Chart analysis data:

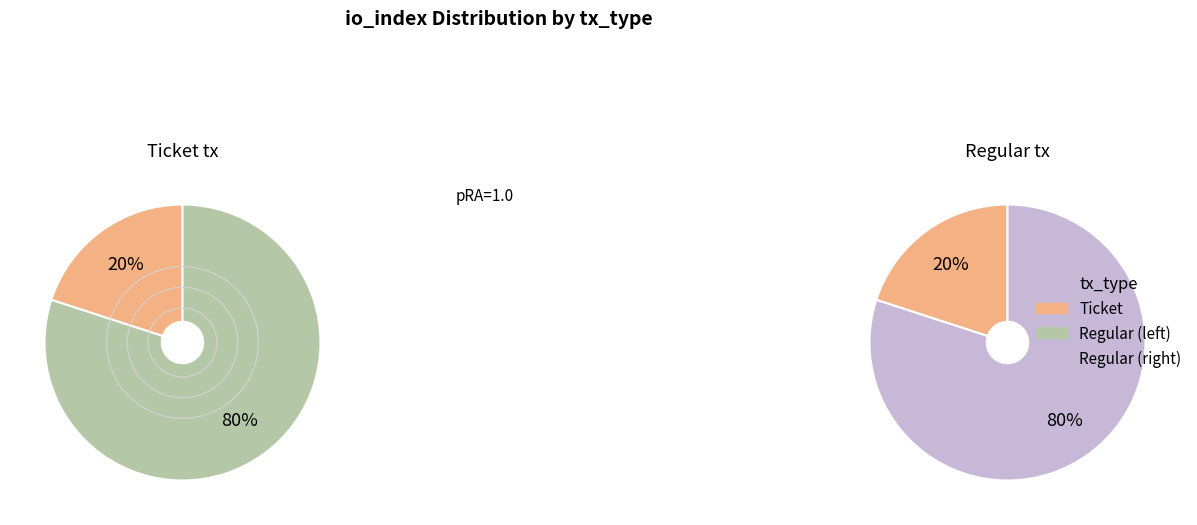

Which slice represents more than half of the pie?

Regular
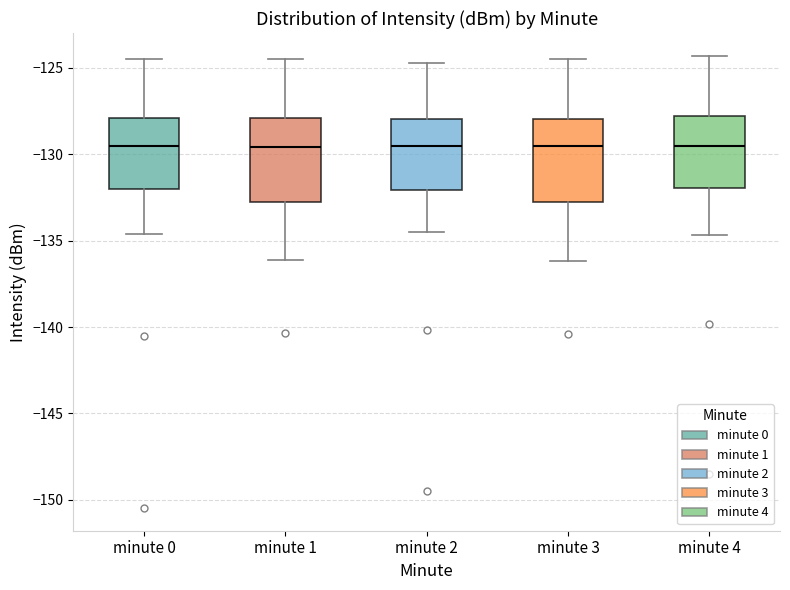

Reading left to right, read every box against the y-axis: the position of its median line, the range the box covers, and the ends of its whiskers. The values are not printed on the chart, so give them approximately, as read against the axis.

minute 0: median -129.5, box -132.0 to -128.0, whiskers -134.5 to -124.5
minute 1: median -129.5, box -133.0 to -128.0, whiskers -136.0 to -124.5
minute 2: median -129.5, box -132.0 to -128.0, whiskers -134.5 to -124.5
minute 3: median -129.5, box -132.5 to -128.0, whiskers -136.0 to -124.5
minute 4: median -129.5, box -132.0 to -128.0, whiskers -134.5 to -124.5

## Work instruction
Write out the records again, replacing "slice" with "wedge" and changing nothing else. Leave the pictures out.

## Expected answer
Which wedge represents more than half of the pie?

Regular

Reading left to right, read every box against the y-axis: the position of its median line, the range the box covers, and the ends of its whiskers. The values are not printed on the chart, so give them approximately, as read against the axis.

minute 0: median -129.5, box -132.0 to -128.0, whiskers -134.5 to -124.5
minute 1: median -129.5, box -133.0 to -128.0, whiskers -136.0 to -124.5
minute 2: median -129.5, box -132.0 to -128.0, whiskers -134.5 to -124.5
minute 3: median -129.5, box -132.5 to -128.0, whiskers -136.0 to -124.5
minute 4: median -129.5, box -132.0 to -128.0, whiskers -134.5 to -124.5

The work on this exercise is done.